● **Description of the task**
Search the records below for the string "left" and report only the number of lines that contain it.

● **Records shown**
═══
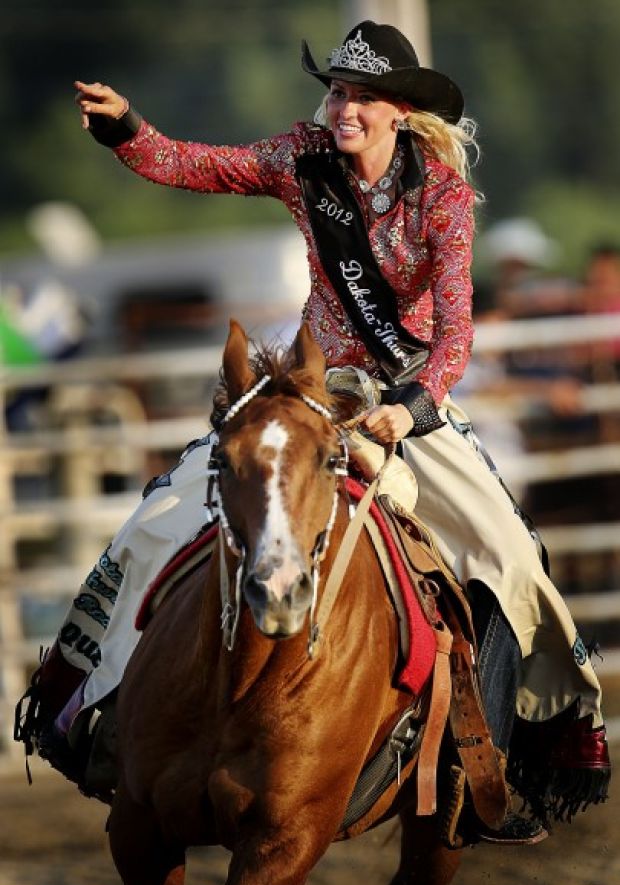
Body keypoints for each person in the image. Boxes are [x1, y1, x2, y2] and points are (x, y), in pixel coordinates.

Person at [16, 21, 609, 841]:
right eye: (336, 90)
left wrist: (415, 403)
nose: (344, 107)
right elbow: (196, 165)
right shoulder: (303, 160)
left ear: (400, 110)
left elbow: (458, 332)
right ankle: (76, 703)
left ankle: (498, 767)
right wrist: (127, 130)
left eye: (361, 95)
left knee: (508, 558)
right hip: (308, 391)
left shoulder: (438, 193)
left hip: (405, 404)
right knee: (152, 521)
═══
● **Your solution**
8